1. Is there any difference in di-electric breakdown between case 1 and case2?
2. Does the di-electric breakdown even depend on the material properties of the plates? (ie higher R or lower R to ground matter even?) -- my thought is that the electrons due to high field start vibrating and acquire enough KE and you get enough electrons in the conduction band (you also have ionization etc, etc) so it is a di-electric property and not an electrical property of the plates (high or low resistance)?
3. if the voltage on plate is gradually increased in both case 1 and case 2 till you get di-electric breakdown, will the di-electric breakdown happen at the same instant in both cases? will case 2 need slightly higher voltage for break-down?

2. Nov 12, 2017

### NFuller

Practically speaking, no. As the capacitor in case 2 charges, the current through the resistor drops and thus the voltage change across the resistor drops. Eventually, the resistor will not shed any voltage and the capacitor is effectively tied to ground.
No, it depends on the properties of the dielectric.
It may take a little bit longer for case 2, since the resistor slows the rate at which the capacitor charges. In the steady state situation however, both capacitors will fail at the same voltage.

3. Nov 12, 2017

### unam

Thanks NFuller for your answer. It does validate my thoughts (I wanted somebody better than I to tell me that I was not wrong).

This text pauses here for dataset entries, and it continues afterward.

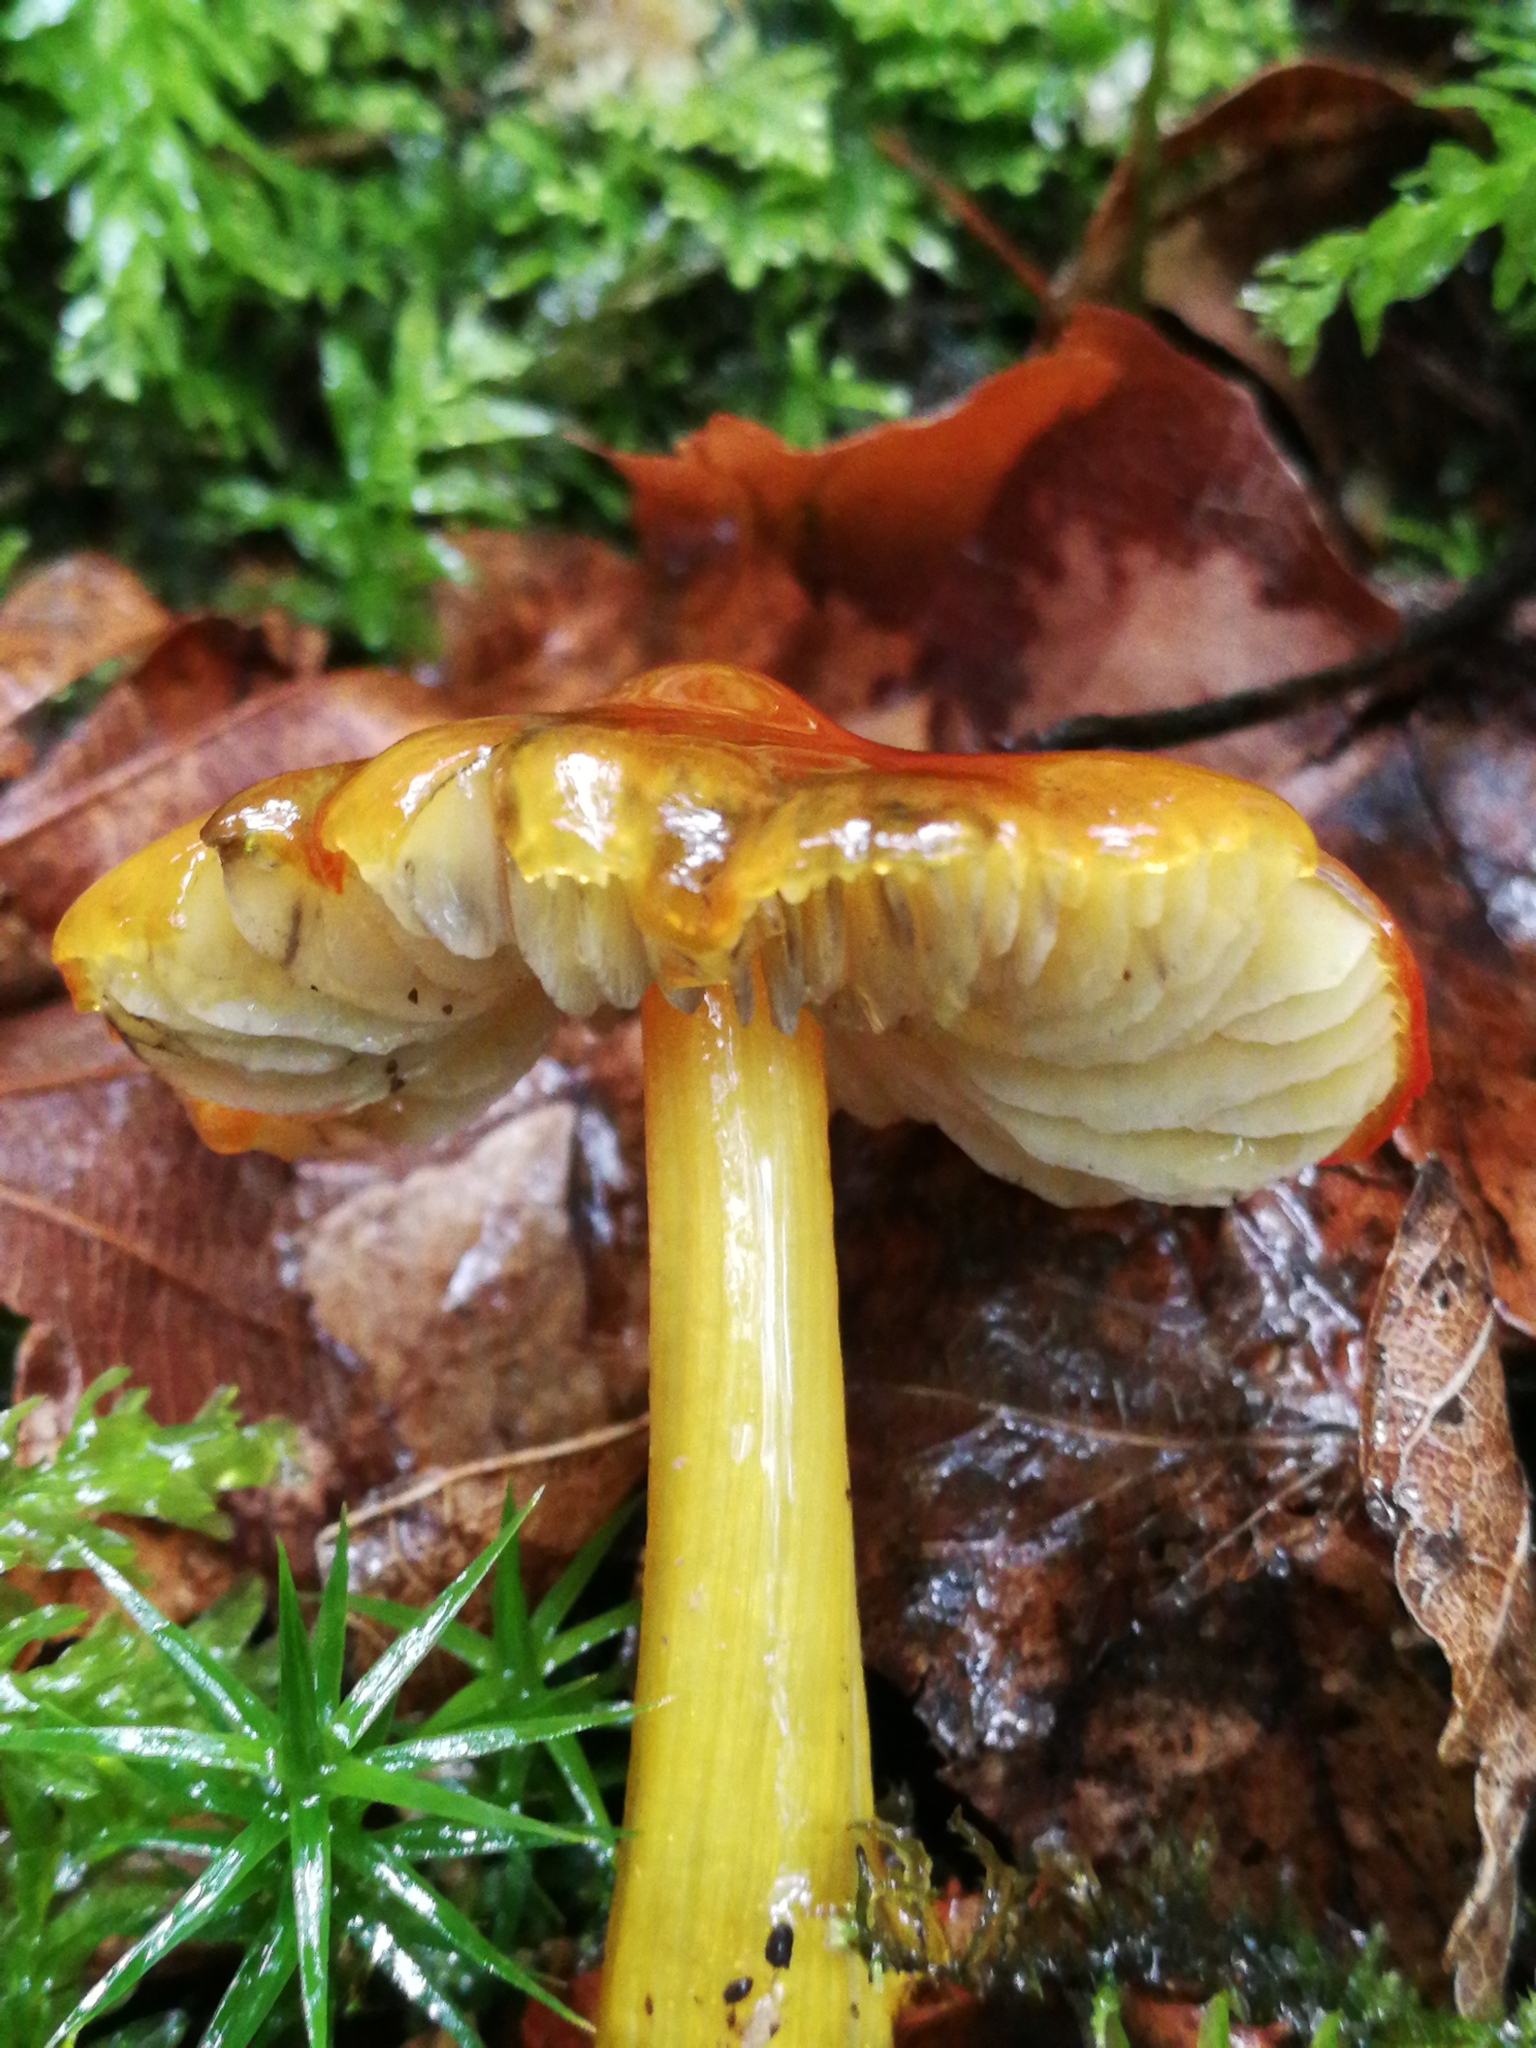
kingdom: Fungi
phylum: Basidiomycota
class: Agaricomycetes
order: Agaricales
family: Hygrophoraceae
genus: Hygrocybe
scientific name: Hygrocybe conica
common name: Blackening wax-cap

Couple more points, See If you agree :

--- When I asked does the di-electric breakdown on the material properties of the metal plates? I was referring to Resistance of the plate in particular. Conceptually the external resistance to ground in case 2 is equivalent to the a metal plate (with inherently higher resistance) connected to ground. So , it may take a bit longer to breakdown due to the high Resistance but it will still breakdown at the same voltage.

---- Taking the above argument a bit further, in case 2 the Resistance in series with the metal plate approaches infinity (ie it is not connected to ground) but there is an air gap to ground (say). Then too, the breakdown voltage should be the same? or would it be different? (ie. have plate 1 tied to voltage source, plate 2 is not tied to anything but is disconnected from the ground ... you could have an air gap to ground say...). Then,

--- Arg1: you have a capacitive divider and so the field/voltage needed for di-electric breakdown would be larger in case 2
--- Arg2: whether you have the 2nd plate connected to ground or not, breakdown voltage is the same as case 1 as the breakdown voltage is solely dependent on the material properties of the di-electric.
---Arg3: since the 2nd plate is floating when the voltage on the 1st plate increases, the 2nd plate's potential also raises (concept of boot-strapping) such that the net potential difference is 0. In this case there is no di-electric breakdown?

4. Nov 12, 2017

### NFuller

Yes
This is more subtle. You now have one side of the capacitor floating and the potential it feels will be determined by whats around it, i.e. a metal enclosure if its inside some device. If there is nothing around the capacitor such that it is in empty space, then the potential at the other plate is a linear function of the separation between the plates.
The issue is that these are technically two different problems because of how the boundary conditions are being specified for the electric potential. For the case of a grounded plate the potential will go to zero at that plate while for the isolated floating plate the potential goes to zero at infinity.

5. Nov 13, 2017

### unam

6. Nov 13, 2017

### NFuller

There is a potential difference because the potential is not constant throughout space. Their is no analogy here between a capacitor and a spring. It would take work to put charge on the plate even if the other plate did not exist. This thread is marked as an A level thread meaning that you have taken upper level courses on the subject. Are you familiar with solving boundary value problems?